Re: [RFC PATCH 0/2] iommu/s390: Fix iommu-groups and add sysfs support
From: Gerald Schaefer
Date: Fri Apr 28 2017 - 08:46:58 EST
Hi Joerg,
I guess we are a bit special on s390 (again), see below. Sebastian is more
familiar with the base s390 PCI code, he may correct me if I'm wrong.
On Thu, 27 Apr 2017 23:03:25 +0200
Joerg Roedel <joro@xxxxxxxxxx> wrote:
> > Well, there is a separate zpci_dev for each pci_dev on s390,
> > and each of those has its own separate dma-table (thus not shared).
>
> Is that true for all functions of a PCIe card, so does every function of
> a device has its own zpci_dev structure and thus its own DMA-table?
Yes, clp_add_pci_device() is called for every function, which in turn calls
zpci_create_device() with a freshly allocated zdev. zpci_enable_device()
then sets up a new DMA address space for each function.
> My assumption came from the fact that the zpci_dev is read from
> pci_dev->sysdata, which is propagated there from the pci_bridge
> through the pci_root_bus structures.
The zdev gets there via zpci_create_device() -> zpci_scan_bus() ->
pci_scan_root_bus(), which is done for every single function.
Not sure if I understand this right, but it looks like we set up a new PCI
bus for each function.
> > Given this "separate zpci_dev for each pci_dev" situation, I don't
> > see what this update actually changes, compared to the previous code,
> > see also my comments to that patch.
>
> The add_device call-back is invoked for every function of a pci-device,
> because each function gets its own pci_dev structure.
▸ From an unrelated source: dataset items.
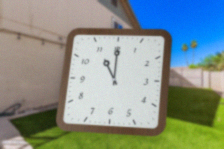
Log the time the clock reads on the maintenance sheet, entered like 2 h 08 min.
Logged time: 11 h 00 min
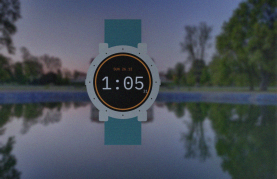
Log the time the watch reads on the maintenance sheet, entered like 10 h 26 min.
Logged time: 1 h 05 min
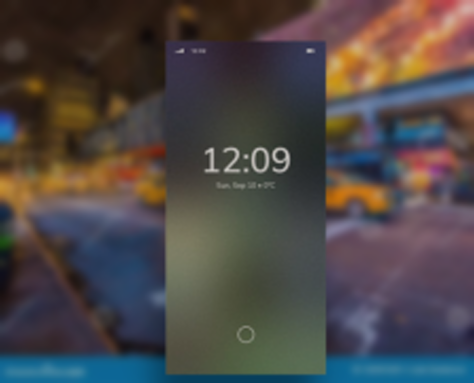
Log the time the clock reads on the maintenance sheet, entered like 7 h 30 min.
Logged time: 12 h 09 min
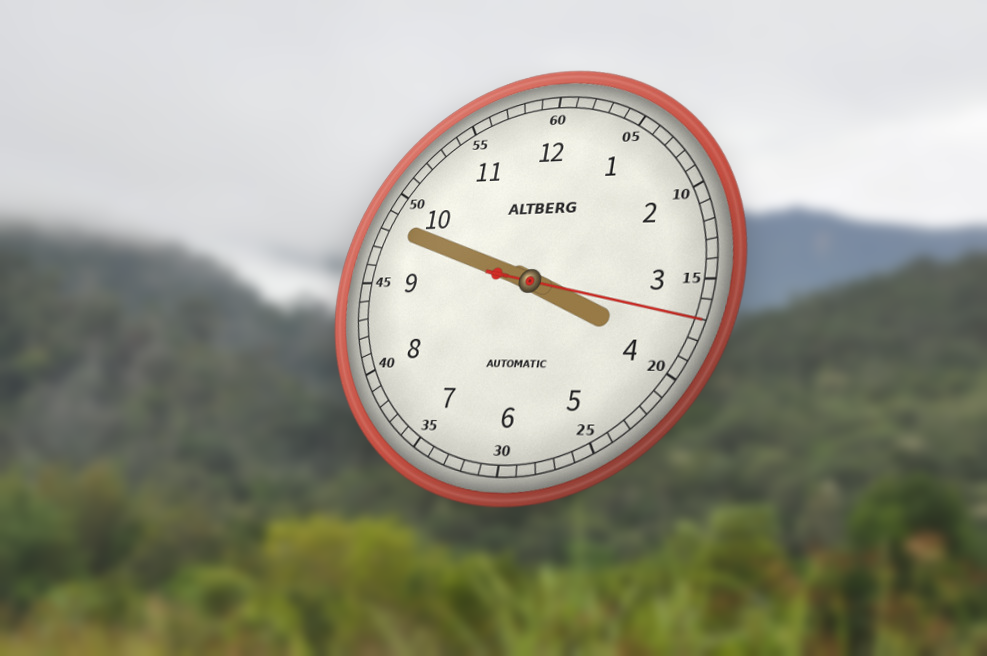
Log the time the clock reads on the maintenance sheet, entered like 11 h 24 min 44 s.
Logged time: 3 h 48 min 17 s
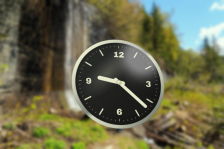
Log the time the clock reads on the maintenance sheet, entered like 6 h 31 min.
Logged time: 9 h 22 min
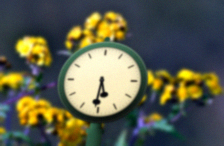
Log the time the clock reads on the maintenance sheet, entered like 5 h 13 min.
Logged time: 5 h 31 min
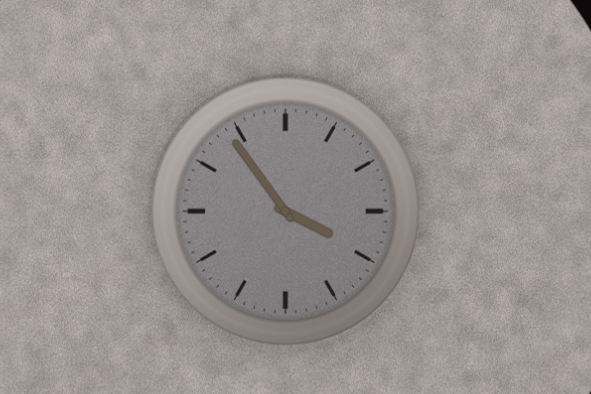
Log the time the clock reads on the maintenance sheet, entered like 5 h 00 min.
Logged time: 3 h 54 min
Also we usually
> group all functions of a PCI-device together into one iommu-group,
> because we don't trust that the device isolates its functions from each
> other.
OK, but similar to the add_device callback, zpci_create_device() is
also invoked for every function. So, allocating a new iommu-group in
zpci_create_device() will never lead to any group sharing.
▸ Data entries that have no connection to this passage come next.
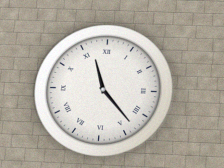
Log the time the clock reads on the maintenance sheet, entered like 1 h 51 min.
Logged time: 11 h 23 min
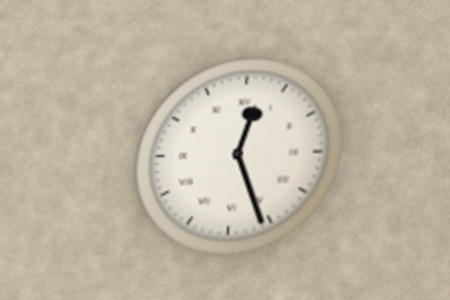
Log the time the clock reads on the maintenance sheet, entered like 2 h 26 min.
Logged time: 12 h 26 min
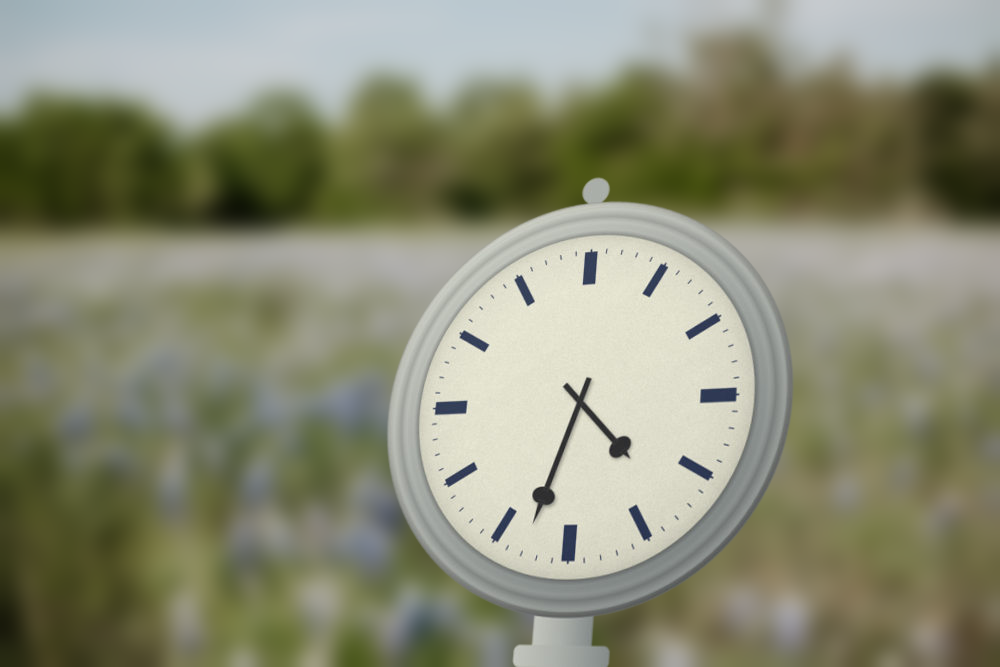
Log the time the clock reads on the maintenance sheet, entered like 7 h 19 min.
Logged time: 4 h 33 min
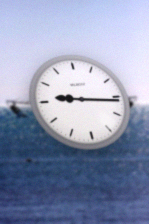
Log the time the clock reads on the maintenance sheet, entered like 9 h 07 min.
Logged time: 9 h 16 min
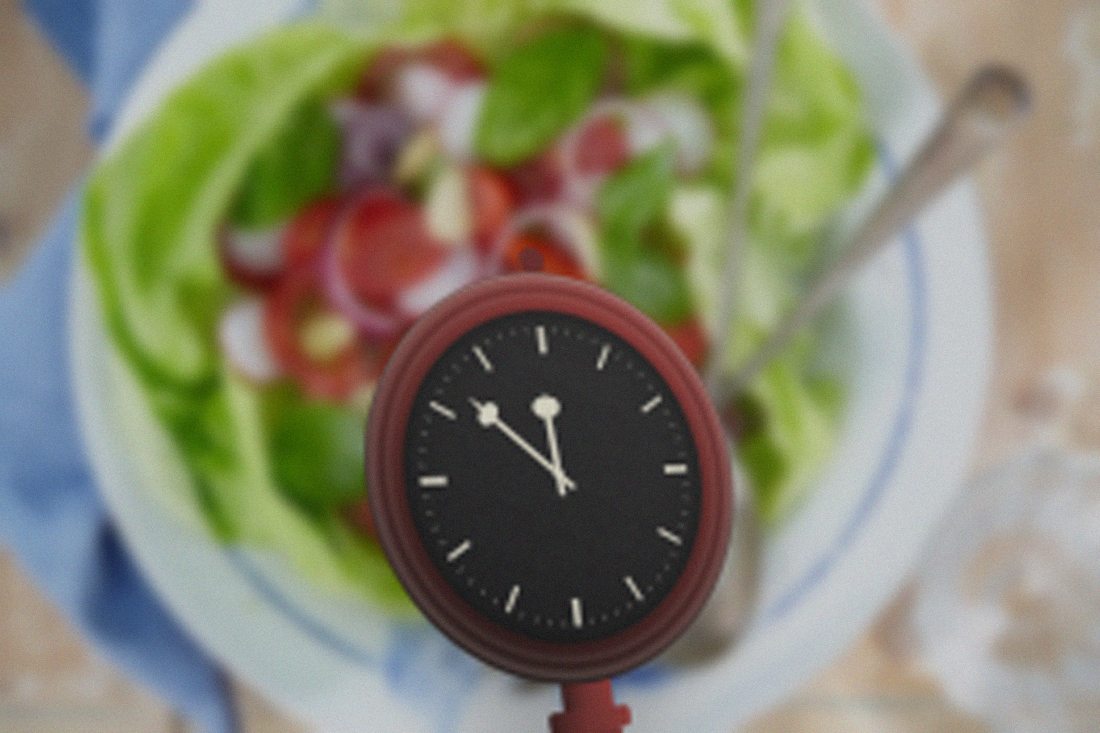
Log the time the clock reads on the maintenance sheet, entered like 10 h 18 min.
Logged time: 11 h 52 min
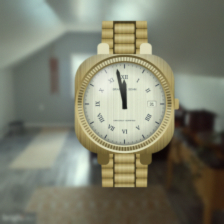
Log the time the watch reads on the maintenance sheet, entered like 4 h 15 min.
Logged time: 11 h 58 min
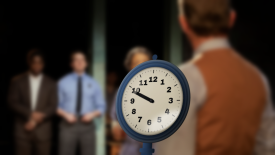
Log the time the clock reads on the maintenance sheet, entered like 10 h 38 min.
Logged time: 9 h 49 min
I am however a bit confused now, about how we would have allowed group
sharing with the current s390 IOMMU code, or IOW in which scenario would
iommu_group_get() in the add_device callback find a shareable iommu-group?
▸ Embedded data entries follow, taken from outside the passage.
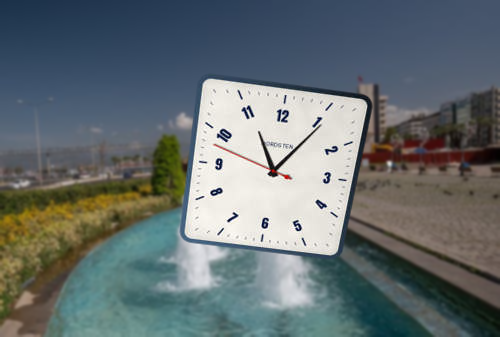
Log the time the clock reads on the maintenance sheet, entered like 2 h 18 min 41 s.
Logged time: 11 h 05 min 48 s
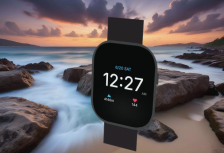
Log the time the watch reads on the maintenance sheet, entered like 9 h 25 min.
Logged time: 12 h 27 min
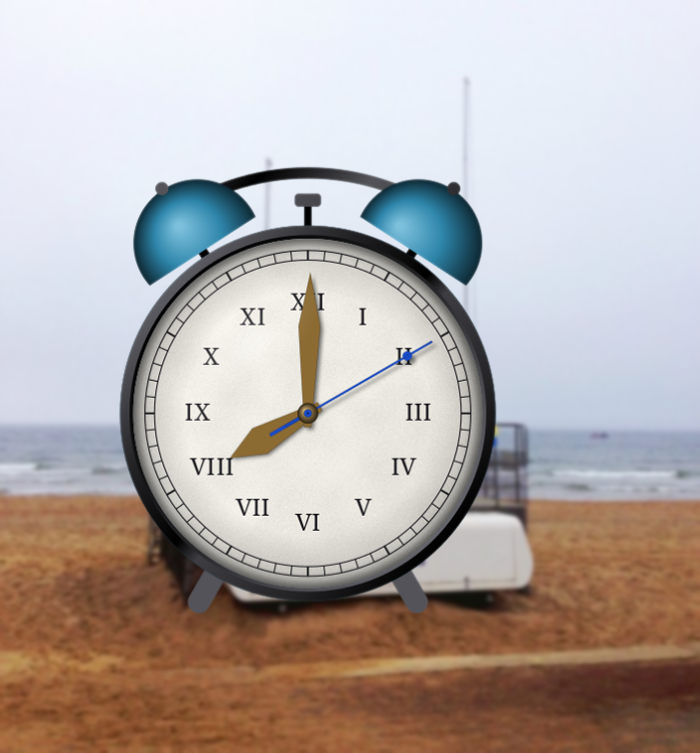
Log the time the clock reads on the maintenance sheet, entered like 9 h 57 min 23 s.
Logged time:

In the attach_dev callback, we provide the option to "force" multiple
functions using the same iommu-domain / DMA address space, by de-registering
the per-function DMA address space and registering a common space. But
such functions would only be in the same iommu "domain" and not "group",
if I get this right.
So, I guess we may have an issue with not sharing iommu-groups when
it could make sense to do so. But your patch would not fix this, as
we still would allocate separate iommu-groups for all functions.
Regards,
Gerald